Page excerpt
********

Ecuadorian historical records show that the first introductions of C. canephora genetic material came from the “Tropical Agricultural Research and Higher Education Center (CATIE),” Costa Rica, in 1951, 1964, 1972, 1977, and 1986. They corresponded to the “Robusta” type (putative SG2) and all were planted at the Pichilingue Tropical Research Station (EETP) of the National Institute of Agricultural Research of Ecuador (INIAP), with the first C. canephora plantations appearing in 1952 in Los Ríos province, from where they were gradually extended to several coastal provinces and toward the north of Ecuadorian Amazonia [13].

Later, in 1987 and 2006, genetic material of the “Conilon” type (putative SG1) was imported from Brazil. Additionally, unofficial sources report introductions of genetic material imported as seeds from Vietnam and Indonesia (2009, 2010), as well as Robusta from Brazil (2010). Using seeds for genetic material transfers for a self-incompatible tree cannot ensure its genetic origin since crosses between genotypes from different genetic groups are likely to occur within germplasm collections [10].

********

Given records

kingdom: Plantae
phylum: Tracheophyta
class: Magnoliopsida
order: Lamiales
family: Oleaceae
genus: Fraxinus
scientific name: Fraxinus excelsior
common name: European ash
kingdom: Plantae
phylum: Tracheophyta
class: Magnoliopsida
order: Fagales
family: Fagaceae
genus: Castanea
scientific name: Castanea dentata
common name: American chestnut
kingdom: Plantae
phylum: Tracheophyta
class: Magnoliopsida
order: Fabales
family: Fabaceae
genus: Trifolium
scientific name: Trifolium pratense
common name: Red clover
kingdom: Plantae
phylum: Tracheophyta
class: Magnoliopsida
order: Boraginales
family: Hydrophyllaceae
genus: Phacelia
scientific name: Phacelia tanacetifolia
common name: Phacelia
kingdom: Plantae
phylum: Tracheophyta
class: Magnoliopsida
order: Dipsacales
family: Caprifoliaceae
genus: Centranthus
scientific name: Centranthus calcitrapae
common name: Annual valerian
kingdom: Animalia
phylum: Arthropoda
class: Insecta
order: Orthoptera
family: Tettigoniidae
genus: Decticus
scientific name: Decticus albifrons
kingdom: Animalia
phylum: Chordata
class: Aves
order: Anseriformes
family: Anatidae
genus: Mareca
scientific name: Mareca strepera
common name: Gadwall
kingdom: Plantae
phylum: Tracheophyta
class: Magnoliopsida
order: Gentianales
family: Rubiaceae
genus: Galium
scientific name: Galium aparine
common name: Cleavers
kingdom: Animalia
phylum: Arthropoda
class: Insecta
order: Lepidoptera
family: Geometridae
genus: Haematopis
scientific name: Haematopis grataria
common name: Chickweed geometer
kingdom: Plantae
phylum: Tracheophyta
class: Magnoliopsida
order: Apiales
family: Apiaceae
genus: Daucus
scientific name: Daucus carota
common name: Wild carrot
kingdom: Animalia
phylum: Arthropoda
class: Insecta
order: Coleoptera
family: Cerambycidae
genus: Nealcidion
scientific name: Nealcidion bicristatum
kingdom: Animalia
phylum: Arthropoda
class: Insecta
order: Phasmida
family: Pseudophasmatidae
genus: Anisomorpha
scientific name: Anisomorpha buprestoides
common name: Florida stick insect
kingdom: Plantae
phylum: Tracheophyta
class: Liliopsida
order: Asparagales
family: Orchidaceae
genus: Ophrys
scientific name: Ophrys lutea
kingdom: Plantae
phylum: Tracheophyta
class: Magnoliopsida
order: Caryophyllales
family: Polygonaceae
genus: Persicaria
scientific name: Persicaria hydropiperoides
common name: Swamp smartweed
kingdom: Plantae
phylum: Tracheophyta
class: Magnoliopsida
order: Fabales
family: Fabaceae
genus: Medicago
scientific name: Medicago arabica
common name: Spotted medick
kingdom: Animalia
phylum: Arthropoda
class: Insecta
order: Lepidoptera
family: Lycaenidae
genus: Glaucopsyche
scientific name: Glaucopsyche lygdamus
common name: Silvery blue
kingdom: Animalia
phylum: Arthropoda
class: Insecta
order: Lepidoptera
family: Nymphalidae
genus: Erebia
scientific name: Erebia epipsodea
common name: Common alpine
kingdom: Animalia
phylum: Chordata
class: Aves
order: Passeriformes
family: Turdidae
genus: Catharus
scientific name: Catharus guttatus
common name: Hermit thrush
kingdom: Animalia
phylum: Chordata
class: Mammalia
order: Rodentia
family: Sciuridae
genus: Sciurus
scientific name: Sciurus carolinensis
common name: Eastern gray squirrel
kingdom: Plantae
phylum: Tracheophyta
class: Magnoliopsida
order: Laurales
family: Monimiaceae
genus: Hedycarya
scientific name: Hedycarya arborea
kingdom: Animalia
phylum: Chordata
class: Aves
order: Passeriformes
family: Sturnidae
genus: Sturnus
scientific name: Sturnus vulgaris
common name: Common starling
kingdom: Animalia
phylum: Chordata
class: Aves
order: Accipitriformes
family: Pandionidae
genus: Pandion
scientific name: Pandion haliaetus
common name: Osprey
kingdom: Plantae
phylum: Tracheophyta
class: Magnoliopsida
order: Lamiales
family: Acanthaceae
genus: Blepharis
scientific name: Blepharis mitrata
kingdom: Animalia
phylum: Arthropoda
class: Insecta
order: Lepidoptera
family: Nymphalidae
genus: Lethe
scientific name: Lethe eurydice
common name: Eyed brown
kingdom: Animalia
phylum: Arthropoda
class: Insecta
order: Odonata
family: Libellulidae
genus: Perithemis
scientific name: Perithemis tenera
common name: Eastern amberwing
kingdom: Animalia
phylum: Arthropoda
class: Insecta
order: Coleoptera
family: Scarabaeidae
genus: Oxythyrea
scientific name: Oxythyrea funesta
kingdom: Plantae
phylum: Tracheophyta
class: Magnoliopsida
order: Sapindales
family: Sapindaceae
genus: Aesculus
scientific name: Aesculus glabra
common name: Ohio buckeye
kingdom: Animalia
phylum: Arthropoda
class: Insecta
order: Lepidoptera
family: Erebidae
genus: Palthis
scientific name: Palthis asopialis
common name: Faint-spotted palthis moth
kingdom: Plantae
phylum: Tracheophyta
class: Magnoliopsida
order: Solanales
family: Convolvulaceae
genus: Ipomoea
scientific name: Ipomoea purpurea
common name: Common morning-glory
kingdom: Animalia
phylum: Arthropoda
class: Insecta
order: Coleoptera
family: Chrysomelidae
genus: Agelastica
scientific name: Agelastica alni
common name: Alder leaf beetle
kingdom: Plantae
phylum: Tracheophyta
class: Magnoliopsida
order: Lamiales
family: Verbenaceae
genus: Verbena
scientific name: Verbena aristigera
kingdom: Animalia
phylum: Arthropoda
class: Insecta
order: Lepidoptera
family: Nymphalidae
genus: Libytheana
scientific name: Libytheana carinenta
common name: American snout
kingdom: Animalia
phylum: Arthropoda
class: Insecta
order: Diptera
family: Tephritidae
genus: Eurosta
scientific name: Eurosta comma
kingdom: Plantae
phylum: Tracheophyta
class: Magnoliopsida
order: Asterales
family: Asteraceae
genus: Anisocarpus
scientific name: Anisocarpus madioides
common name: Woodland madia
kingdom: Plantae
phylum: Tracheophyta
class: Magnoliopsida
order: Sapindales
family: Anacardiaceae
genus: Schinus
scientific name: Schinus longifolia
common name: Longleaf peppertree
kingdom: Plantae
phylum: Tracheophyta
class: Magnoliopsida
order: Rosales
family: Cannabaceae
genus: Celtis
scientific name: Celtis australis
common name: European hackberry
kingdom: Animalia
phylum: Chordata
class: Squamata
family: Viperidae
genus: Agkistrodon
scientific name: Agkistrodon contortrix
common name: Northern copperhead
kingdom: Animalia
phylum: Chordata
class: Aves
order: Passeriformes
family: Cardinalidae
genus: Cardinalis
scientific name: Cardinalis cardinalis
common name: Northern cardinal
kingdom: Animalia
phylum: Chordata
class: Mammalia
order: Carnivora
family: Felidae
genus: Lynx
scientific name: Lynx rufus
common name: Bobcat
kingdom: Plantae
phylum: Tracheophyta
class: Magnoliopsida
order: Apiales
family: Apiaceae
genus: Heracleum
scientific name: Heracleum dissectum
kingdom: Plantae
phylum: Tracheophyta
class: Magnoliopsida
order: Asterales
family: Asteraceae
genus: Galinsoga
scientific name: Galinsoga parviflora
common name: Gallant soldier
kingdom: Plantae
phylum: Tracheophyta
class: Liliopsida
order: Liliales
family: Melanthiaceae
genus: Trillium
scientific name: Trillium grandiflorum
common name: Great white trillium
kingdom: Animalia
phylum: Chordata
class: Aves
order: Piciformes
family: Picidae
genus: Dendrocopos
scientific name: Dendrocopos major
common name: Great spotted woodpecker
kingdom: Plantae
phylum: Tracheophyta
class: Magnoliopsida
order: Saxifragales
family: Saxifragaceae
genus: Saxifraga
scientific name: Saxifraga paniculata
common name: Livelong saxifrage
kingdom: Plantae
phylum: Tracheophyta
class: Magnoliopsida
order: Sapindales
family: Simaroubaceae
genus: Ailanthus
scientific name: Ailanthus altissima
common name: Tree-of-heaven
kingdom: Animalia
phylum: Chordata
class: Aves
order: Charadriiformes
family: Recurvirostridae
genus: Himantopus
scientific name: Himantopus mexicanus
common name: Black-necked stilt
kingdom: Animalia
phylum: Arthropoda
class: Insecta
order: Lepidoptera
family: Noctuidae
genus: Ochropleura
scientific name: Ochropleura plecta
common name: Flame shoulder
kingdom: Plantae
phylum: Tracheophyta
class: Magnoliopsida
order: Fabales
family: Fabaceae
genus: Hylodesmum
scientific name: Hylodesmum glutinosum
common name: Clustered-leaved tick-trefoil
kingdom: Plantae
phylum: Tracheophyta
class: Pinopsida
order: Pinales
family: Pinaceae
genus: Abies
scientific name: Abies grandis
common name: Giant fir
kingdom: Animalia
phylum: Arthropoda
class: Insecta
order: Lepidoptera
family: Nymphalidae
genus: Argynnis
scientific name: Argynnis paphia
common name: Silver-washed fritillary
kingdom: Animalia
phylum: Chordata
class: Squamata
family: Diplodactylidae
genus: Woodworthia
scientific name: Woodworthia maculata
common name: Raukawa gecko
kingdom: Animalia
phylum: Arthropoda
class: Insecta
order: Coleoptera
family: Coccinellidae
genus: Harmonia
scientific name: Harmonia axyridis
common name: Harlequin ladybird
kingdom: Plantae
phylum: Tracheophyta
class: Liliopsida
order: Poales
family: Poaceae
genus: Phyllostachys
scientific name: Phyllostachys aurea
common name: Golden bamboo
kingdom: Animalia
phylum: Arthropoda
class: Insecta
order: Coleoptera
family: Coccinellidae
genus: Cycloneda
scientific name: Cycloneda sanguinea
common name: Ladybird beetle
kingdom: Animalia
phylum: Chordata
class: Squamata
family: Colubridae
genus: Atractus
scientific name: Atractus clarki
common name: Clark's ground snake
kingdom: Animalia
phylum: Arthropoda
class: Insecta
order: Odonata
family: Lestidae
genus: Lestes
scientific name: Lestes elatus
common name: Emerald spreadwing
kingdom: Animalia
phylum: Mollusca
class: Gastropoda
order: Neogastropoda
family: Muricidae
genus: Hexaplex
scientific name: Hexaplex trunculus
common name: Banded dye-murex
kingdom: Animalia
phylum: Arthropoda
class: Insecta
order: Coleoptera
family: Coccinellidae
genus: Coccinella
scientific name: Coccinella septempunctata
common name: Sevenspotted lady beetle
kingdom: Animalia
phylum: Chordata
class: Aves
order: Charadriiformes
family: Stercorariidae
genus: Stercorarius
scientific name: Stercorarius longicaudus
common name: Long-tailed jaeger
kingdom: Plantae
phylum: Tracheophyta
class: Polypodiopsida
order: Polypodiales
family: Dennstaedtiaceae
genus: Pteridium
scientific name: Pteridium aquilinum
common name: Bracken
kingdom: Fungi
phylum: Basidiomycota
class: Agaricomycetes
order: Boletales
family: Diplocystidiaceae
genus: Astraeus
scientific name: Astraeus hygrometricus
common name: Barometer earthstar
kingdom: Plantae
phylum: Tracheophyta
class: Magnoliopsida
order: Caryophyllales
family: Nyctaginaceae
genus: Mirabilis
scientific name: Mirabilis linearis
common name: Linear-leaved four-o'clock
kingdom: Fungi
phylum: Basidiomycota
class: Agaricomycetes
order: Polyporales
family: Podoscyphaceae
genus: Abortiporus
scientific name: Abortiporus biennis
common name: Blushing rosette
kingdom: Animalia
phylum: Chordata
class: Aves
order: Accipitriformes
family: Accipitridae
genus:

********

Work task
From the passage on coffee introductions in Ecuador, reproduce verbatim the portion that begins with the words containing "Ecuadorian historical records" and ends with "Ecuadorian Amazonia [13].".

Written answer
Ecuadorian historical records show that the first introductions of C. canephora genetic material came from the “Tropical Agricultural Research and Higher Education Center (CATIE),” Costa Rica, in 1951, 1964, 1972, 1977, and 1986. They corresponded to the “Robusta” type (putative SG2) and all were planted at the Pichilingue Tropical Research Station (EETP) of the National Institute of Agricultural Research of Ecuador (INIAP), with the first C. canephora plantations appearing in 1952 in Los Ríos province, from where they were gradually extended to several coastal provinces and toward the north of Ecuadorian Amazonia [13].